According to the passage on James Baldwin below, in what year did he leave New York for Paris?

▶ _Text passage_:
###

James Arthur Baldwin was born in Harlem, New York on August 2, 1924. As a noted American novelist and playwright, his eloquence and passion on the subject of race in America made his voice an important and powerful force in the fight against racism. Baldwin, who was openly gay, was also outspoken in his criticism of discrimination against Lesbian and Gay people.

The eldest of nine children, James grew up in poverty in Harlem, in New York. From  the age of 14 to 16, he was active in his after school hours as a preacher in a small revivalist church. James wrote about this period in his life in his semi-autobiographical first and finest novel, "Go Tell It on the Mountain" published in 1953 and in his play about a woman evangelist, "The Amen Corner" performed in New York City in 1965.

After graduation from high school, James began a restless period of low paying jobs, self-study, and literary apprenticeship in Greenwich Village. He left New York in 1948 for Paris, France, where he lived for the next eight years. His second novel, "Giovanni's Room" published in 1956, deals with the white world and concerns an American in Paris torn between his love for a man and his love for a woman. During this period, he also wrote a collection of essays in 1955 called,  "Notes of a Native Son".

In 1957 he returned to the United States and became an active participant in the civil-rights struggle that was sweeping the nation. His book of essays published in 1961, "Nobody Knows My Name," explores black and white relations in the United States. This theme also was central to his novel Another Country, which examines sexual as well as racial issues.

The New Yorker magazine gave over almost all of its November 17, 1962  issue to a long article by Baldwin on the Black Muslim separatist movement and other aspects of the civil-rights struggle. The article, "The Fire Next Time" was published in book form in 1963 and became a best-seller. His bitter play about racist oppression, "Blues for Mister Charlie" played on Broadway to mixed reviews in 1964.

Though Baldwin continued to write until his death; publishing works which included: Going to Meet the Man, a collection of short stories; and the novels Tell Me How Long the Train's Been Gone in 1968, If Beale Street Could Talk in 1974, and Just Above My Head in 1979; none of his later works achieved the popular and critical success of his early work.

James Baldwin died in Saint-Paul, France on December 1, 1987.

###

▶ _Records shown_:
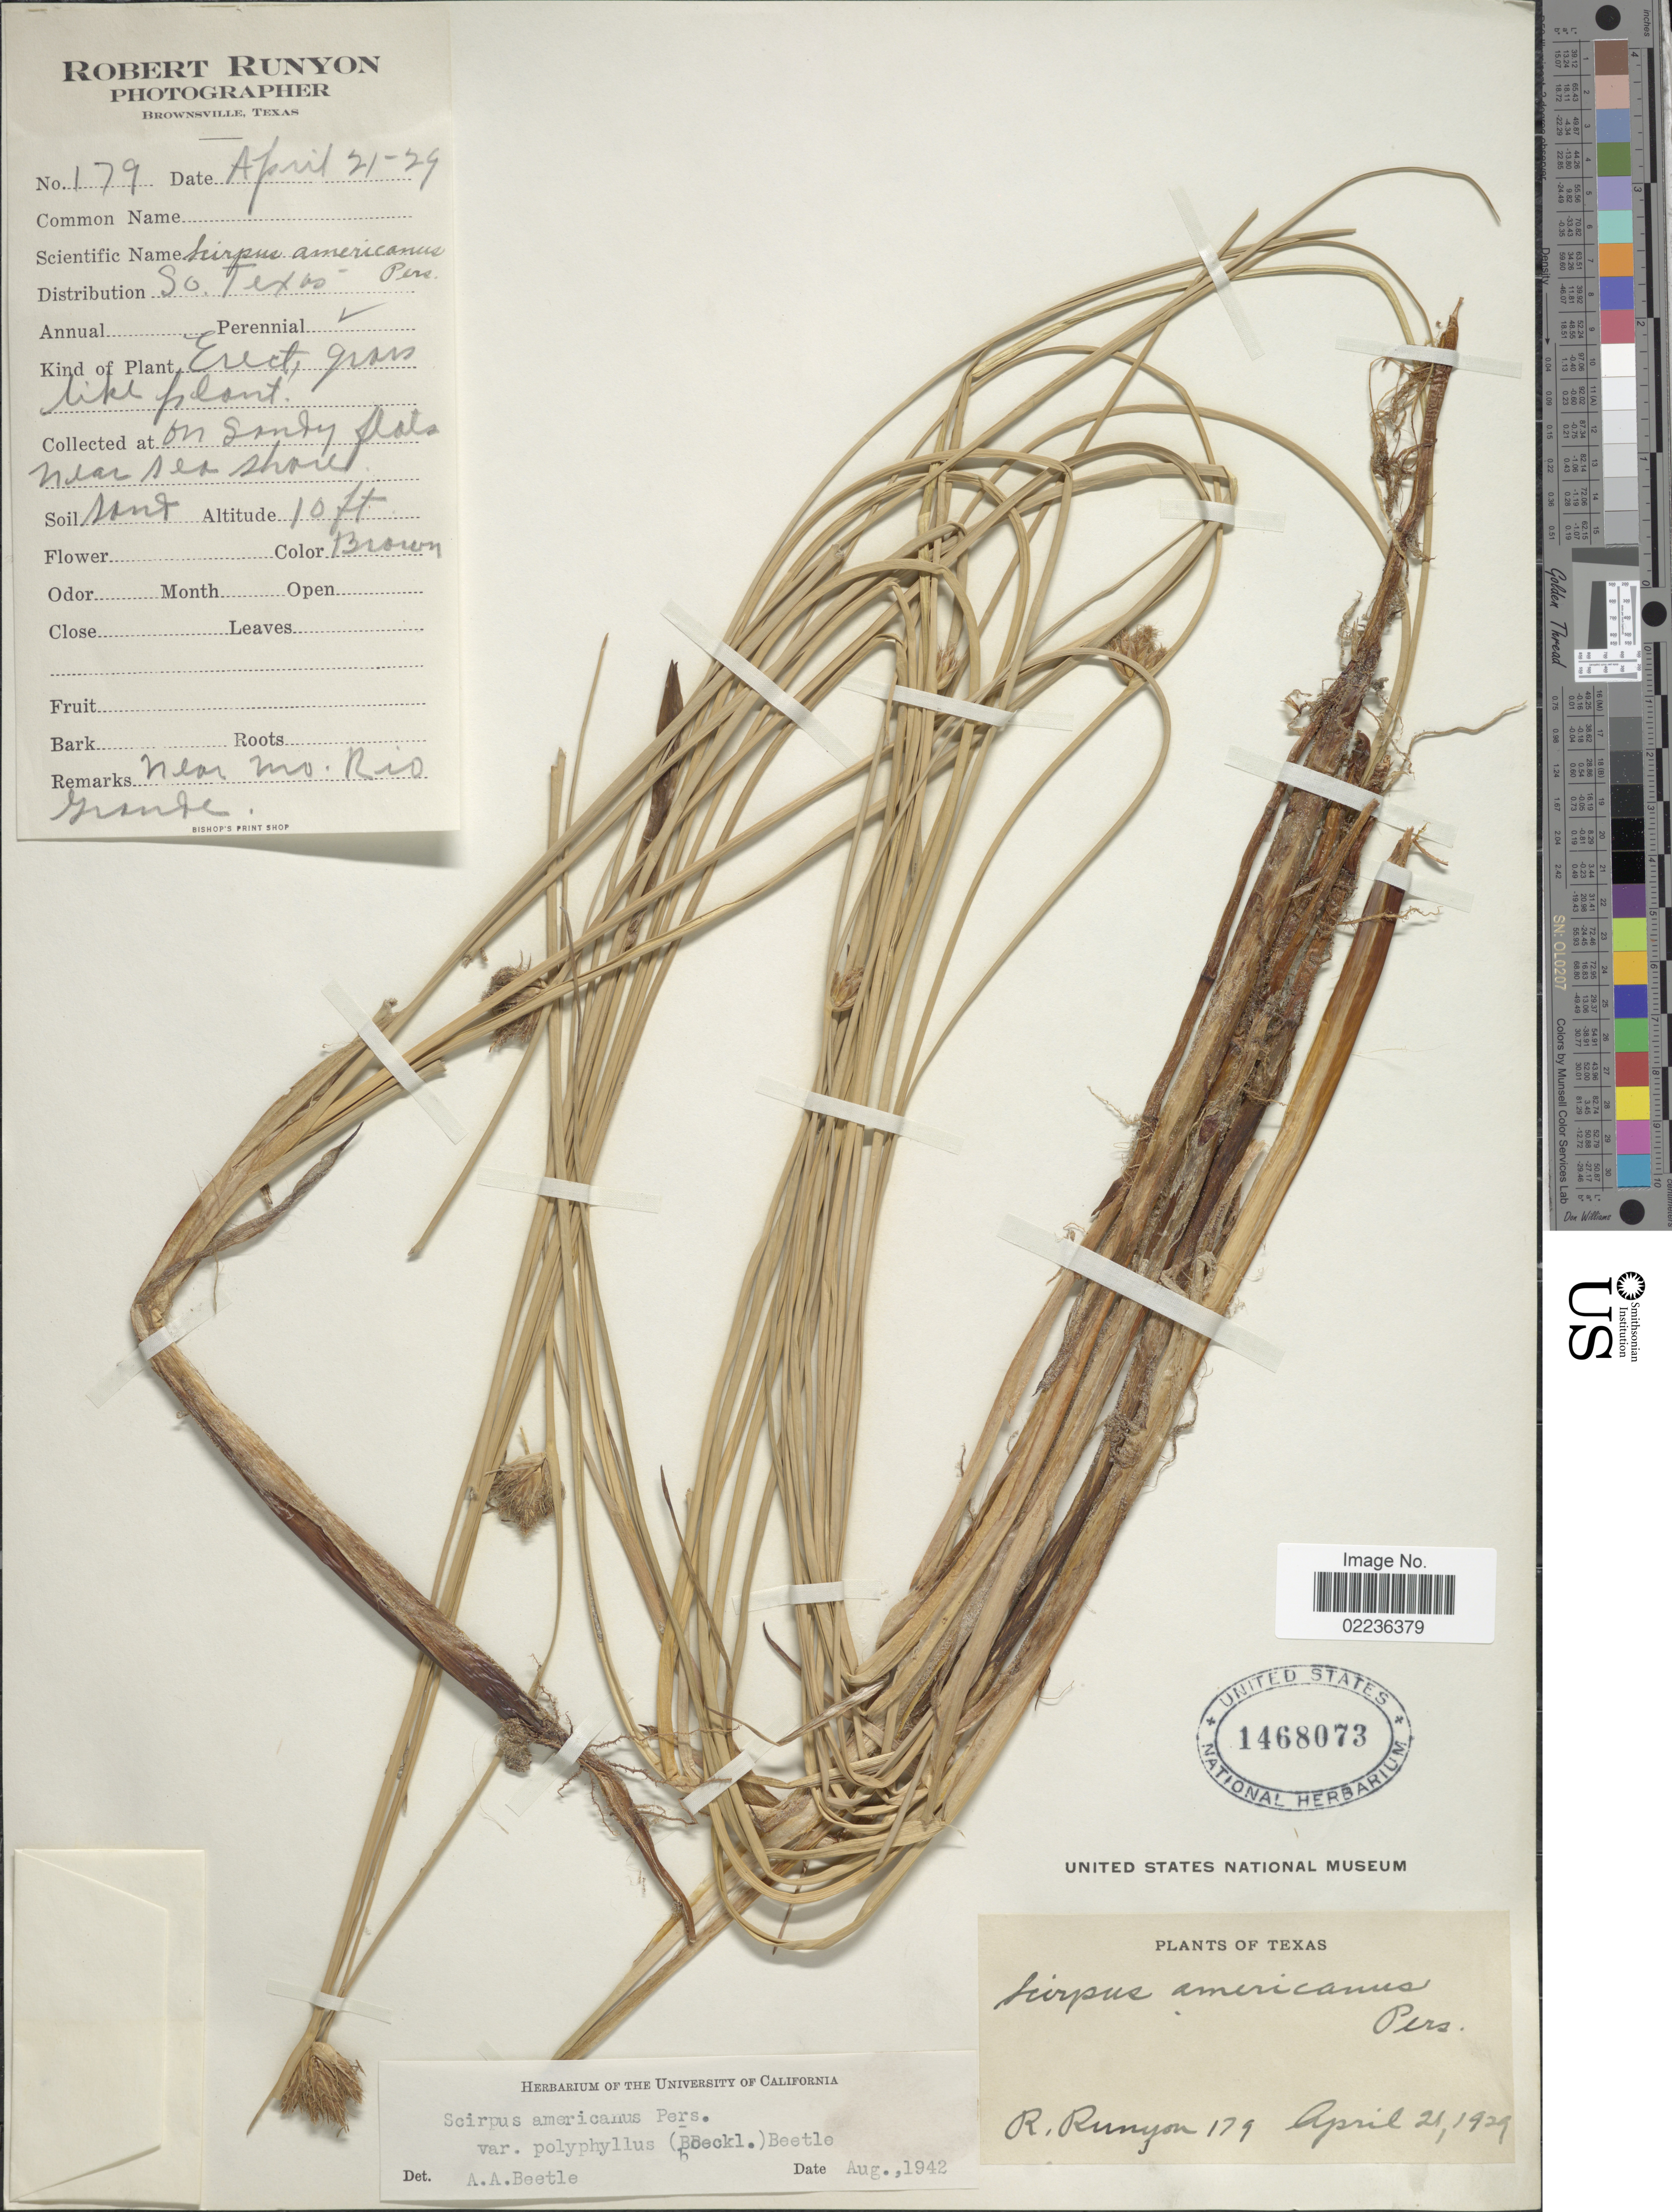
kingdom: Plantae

###

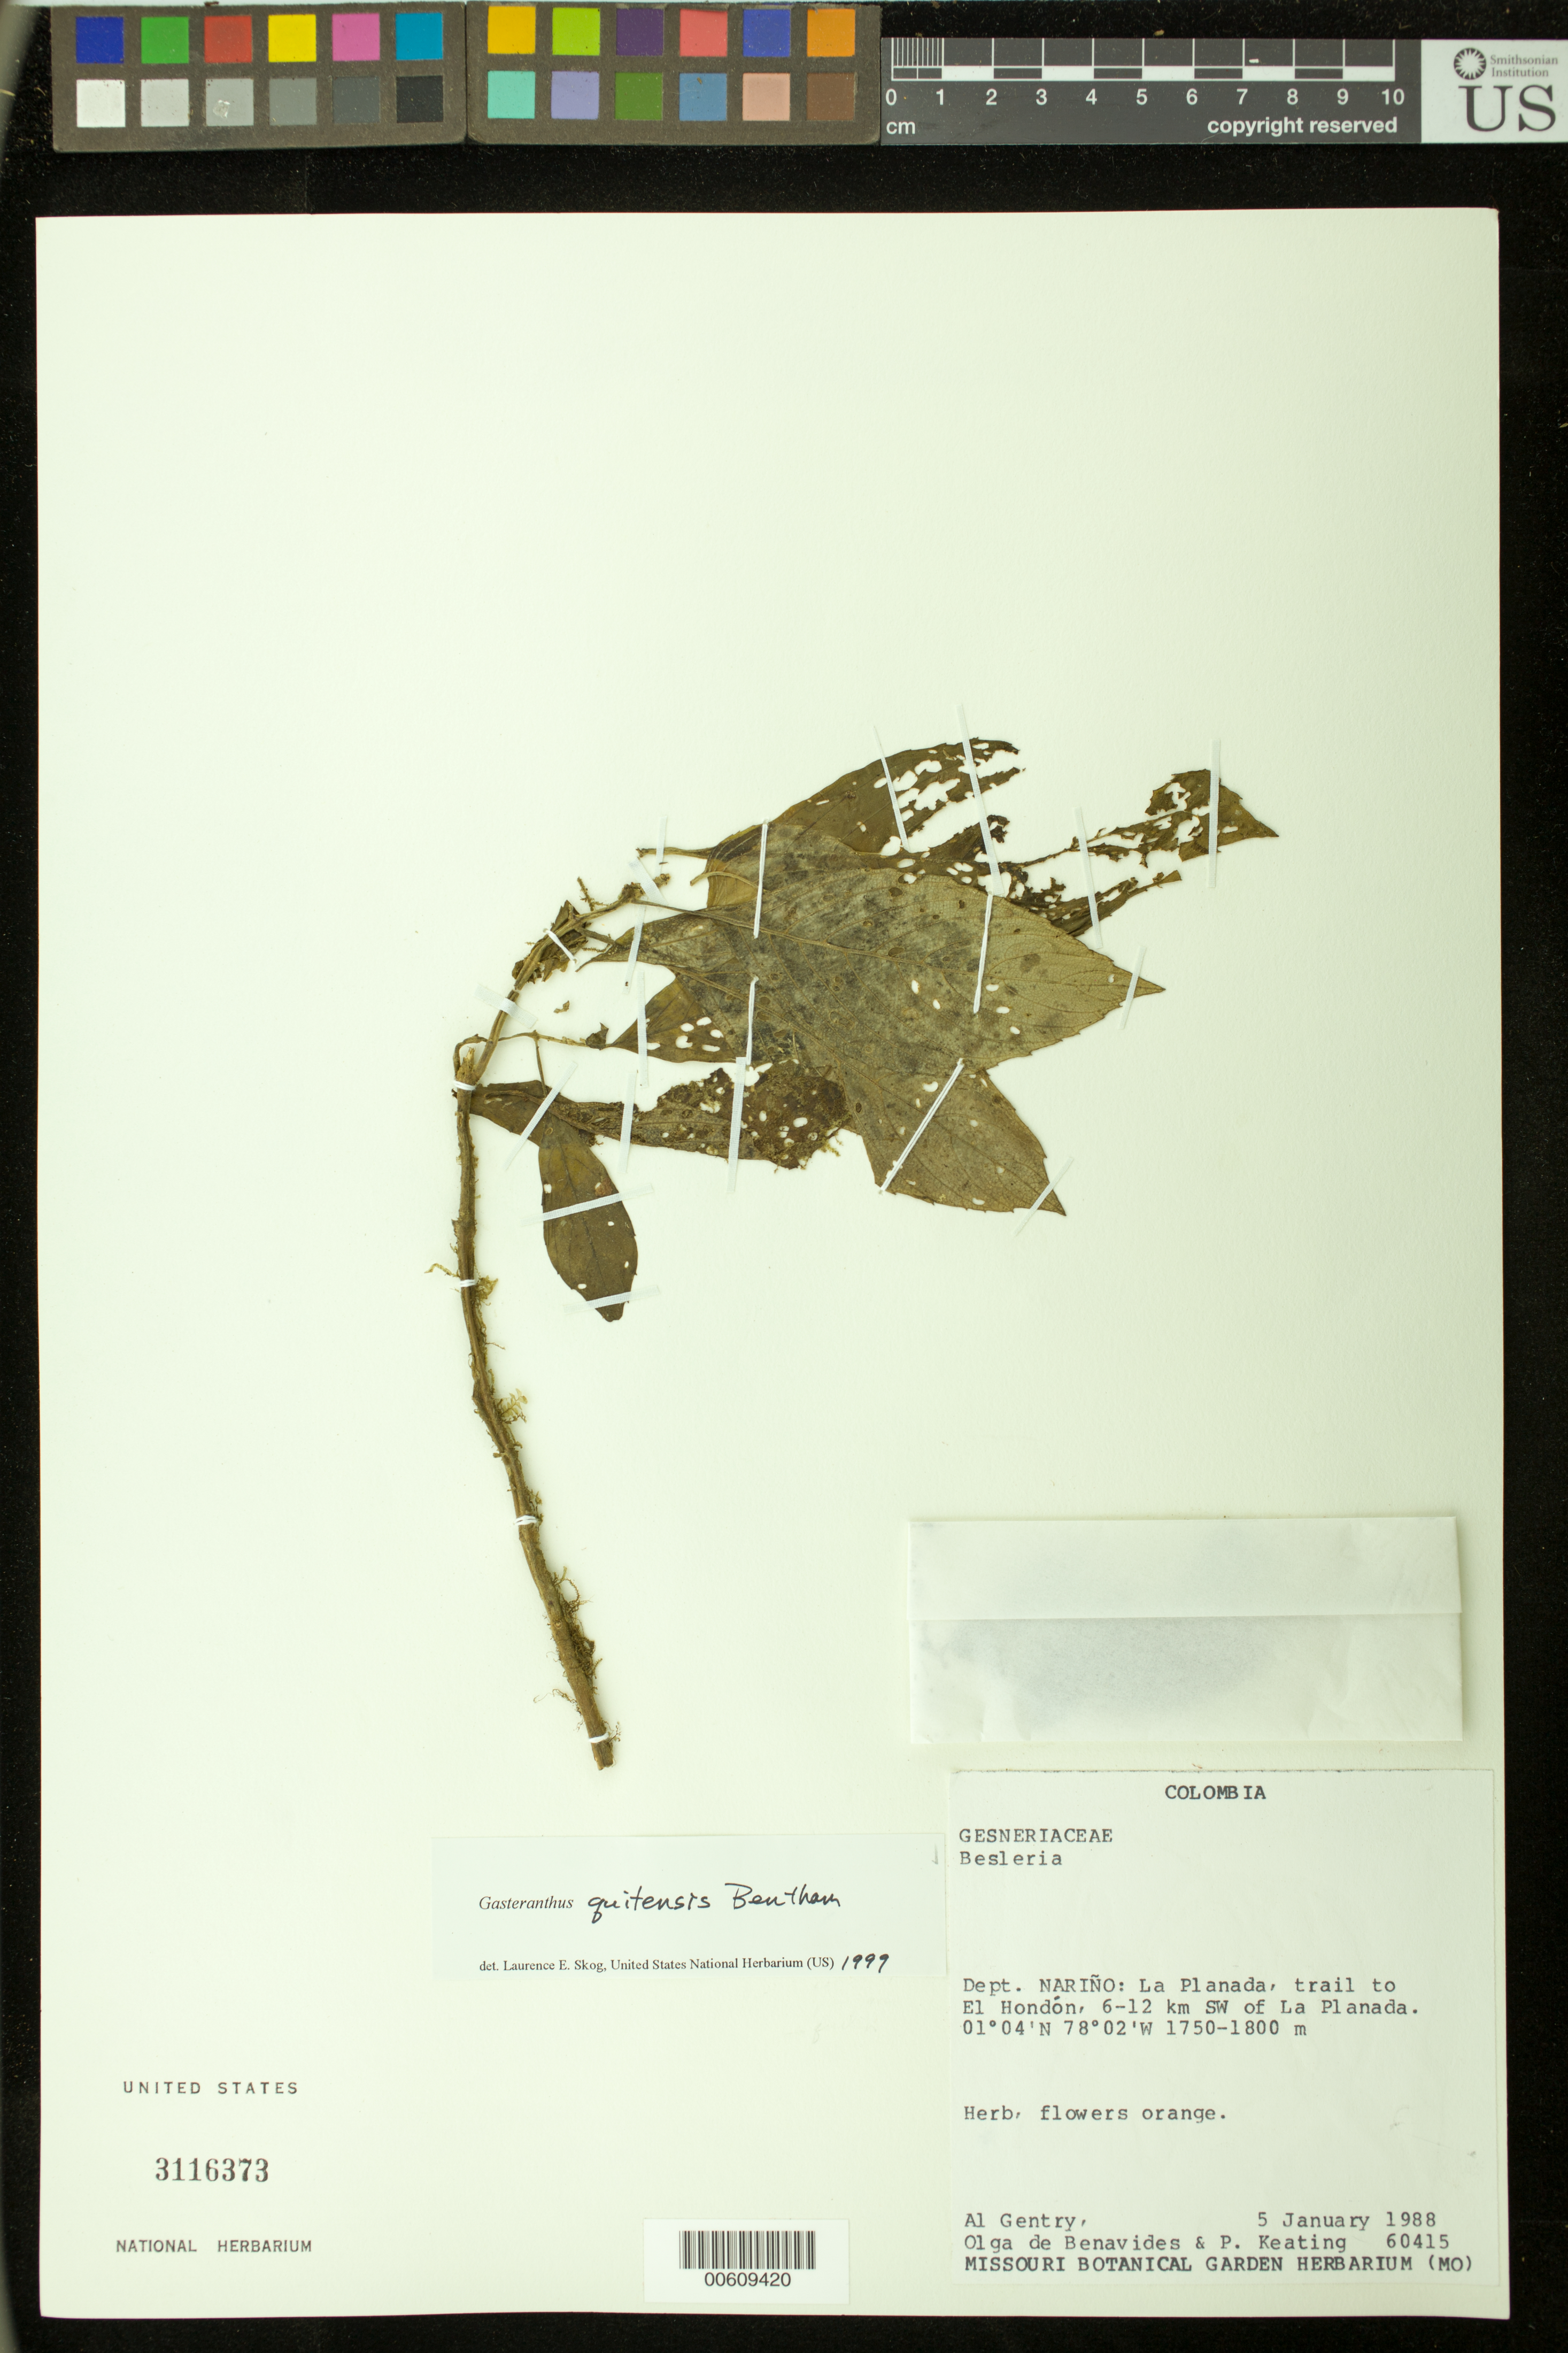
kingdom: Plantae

###

▶ _Exercise solution_:
1948